1. “A randomized, double-blind, placebo-controlled trial of oral Matricaria recutita (chamomile) extract therapy for generalized anxiety disorder,” Jay D Amsterdam, MD, et al. Journal of Clinical Psychopharmacology, Aug 2009(4):376-82. (Used Hamilton Anxiety Rating scores – HAM-A.)
2. “Chamomile (Matricaria recutita) may provide antidepressant activity in anxious, depressed humans: An exploratory study,” Jay D Amsterdam, MD, Andrew B Newberg, MD, et al. Alternative Therapies in Health and Medicine, Sep-Oct 2012; vol 18(5) pp 44-49.
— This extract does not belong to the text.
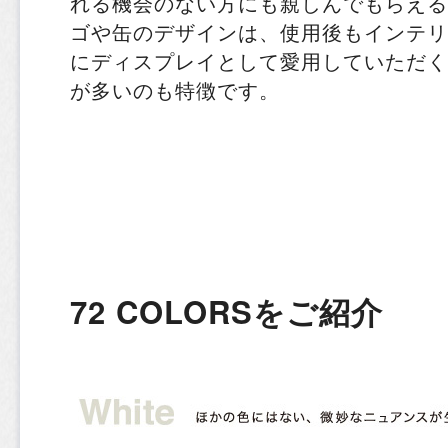
れる機会のない方にも親しんでもらえる
ゴや缶のデザインは、使用後もインテリ
にディスプレイとして愛用していただく
が多いのも特徴です。
72 COLORSをご紹介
3. For example, “Inflammation link spurs new treatments for depression”, Jul 14, 2011;
“New Theory Links Depression to Chronic Brain Inflammation”; Science Daily, Oct 20, 2010; and “Could Inflammation in the Gut Be Linked to Symptoms of Depression?” Joseph Mercola, MD, Oct 2011.
4. “Chamomile, a novel and selective COX-2 inhibitor with anti-inflammatory activity,” JK Srivastava, M Pandey, Sanjay Gupta, Life Sciences, Nov 4, 2009.
5. “Chamomile: An anti-inflammatory agent inhibits inducible nitric oxide synthase expression by blocking ReLA/p65 activity,” N Bhaskaran, Sanjay Gupta, et al. International Journal of Molecular Medicine, Dec. 2010.
6. “iNOS-based inflammation pathway is cross-linked with COX-2 pathway,” MedicineNews.net, from Johns Hopkins Medical Institutions news release, 2005.
Note: This information has not been reviewed by the FDA. It is general information, and is not intended to take the place of professional medical advice, or to prevent, diagnose, treat or cure any illness, condition or disease. It is very important that you make no change in your healthcare plan or health support regimen without researching and discussing it with your professional healthcare team.